Layer What lives there Promotion criteria
Memory Code review observations, scoped to one agent Pattern observed, captured as-is
Rules (docs/rules/) Cross-cutting conventions for a file type or language Pattern recurred across multiple unrelated specs

Both registers of the harness — live work on each new spec, and accumulated artifacts that future specs inherit — get tighter over time, but only because someone keeps doing the work of converting observations into durable structure.

Where this leaves things

Both approaches are defensible—because everyone has opinions. My opinion is based on direct observation of near-flawless execution by an LLM agent—not on conjecture or theory. Also, this all may be irrelevent two years from now when the models' capabilities are improved by orders of magnitude.

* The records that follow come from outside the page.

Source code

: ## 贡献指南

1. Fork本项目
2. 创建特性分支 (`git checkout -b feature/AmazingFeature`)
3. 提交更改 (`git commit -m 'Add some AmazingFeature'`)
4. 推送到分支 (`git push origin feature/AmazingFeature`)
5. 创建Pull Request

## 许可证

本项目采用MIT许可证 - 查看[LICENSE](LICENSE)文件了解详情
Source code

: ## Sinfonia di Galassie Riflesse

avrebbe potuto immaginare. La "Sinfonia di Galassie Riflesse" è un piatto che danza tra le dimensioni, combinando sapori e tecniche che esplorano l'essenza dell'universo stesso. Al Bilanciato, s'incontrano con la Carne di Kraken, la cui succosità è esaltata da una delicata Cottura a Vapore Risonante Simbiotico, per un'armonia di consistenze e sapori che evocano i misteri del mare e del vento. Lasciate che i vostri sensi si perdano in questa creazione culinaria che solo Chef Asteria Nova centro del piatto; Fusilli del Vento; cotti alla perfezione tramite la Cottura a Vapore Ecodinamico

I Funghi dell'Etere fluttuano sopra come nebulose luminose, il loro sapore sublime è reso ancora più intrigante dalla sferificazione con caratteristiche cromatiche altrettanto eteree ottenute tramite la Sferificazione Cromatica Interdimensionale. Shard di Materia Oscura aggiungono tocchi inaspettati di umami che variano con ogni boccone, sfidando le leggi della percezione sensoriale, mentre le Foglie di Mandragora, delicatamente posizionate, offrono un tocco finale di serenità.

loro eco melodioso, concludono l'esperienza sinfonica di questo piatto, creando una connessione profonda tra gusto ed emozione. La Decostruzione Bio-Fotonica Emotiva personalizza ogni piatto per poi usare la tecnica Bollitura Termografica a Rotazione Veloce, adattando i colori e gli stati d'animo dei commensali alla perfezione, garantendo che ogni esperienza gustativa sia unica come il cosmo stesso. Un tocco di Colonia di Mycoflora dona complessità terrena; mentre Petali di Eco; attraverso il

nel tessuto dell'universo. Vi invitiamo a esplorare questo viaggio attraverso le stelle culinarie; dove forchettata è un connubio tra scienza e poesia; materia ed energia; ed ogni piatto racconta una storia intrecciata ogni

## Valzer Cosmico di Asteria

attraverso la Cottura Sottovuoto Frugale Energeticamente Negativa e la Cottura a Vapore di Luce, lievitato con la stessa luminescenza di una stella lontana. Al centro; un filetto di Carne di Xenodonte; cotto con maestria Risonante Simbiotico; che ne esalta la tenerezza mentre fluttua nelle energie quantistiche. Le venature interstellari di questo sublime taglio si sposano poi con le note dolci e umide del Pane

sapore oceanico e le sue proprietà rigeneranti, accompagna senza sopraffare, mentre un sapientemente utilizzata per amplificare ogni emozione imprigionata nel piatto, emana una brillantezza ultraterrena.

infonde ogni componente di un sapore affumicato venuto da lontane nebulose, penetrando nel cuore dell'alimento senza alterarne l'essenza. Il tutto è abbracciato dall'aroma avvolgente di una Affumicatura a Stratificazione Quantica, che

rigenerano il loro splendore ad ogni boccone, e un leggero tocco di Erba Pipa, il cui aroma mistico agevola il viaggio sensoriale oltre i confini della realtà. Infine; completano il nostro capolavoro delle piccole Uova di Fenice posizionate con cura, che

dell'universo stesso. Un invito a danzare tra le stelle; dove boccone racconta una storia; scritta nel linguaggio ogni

Runtime harnesses put it downstream and try to detect it. Upstream harnesses put it earlier and try to prevent it. Whether either bet is right for your team depends on context, and a skilled engineer can judge from the task at hand which approach fits. A small bug fix probably doesn't warrant the full pipeline. A feature with cross-cutting architectural implications almost certainly does.

What I want to leave you with isn't a recommendation to build my pipeline. It's an invitation to look at your own setup and ask a different question than "what's my model doing wrong?" Ask instead: where do the meaningful decisions in my pipeline currently live?

  • In rule files I can curate?
  • In specs I can write carefully?
  • In tacit knowledge I haven't documented?
  • In the model's training-data priors?

The first three are places I can improve by doing analytical work. The fourth is a place I can't reach. The harness is the work of moving decisions out of the fourth and into the first three.

That work is yours to do. The model just translates.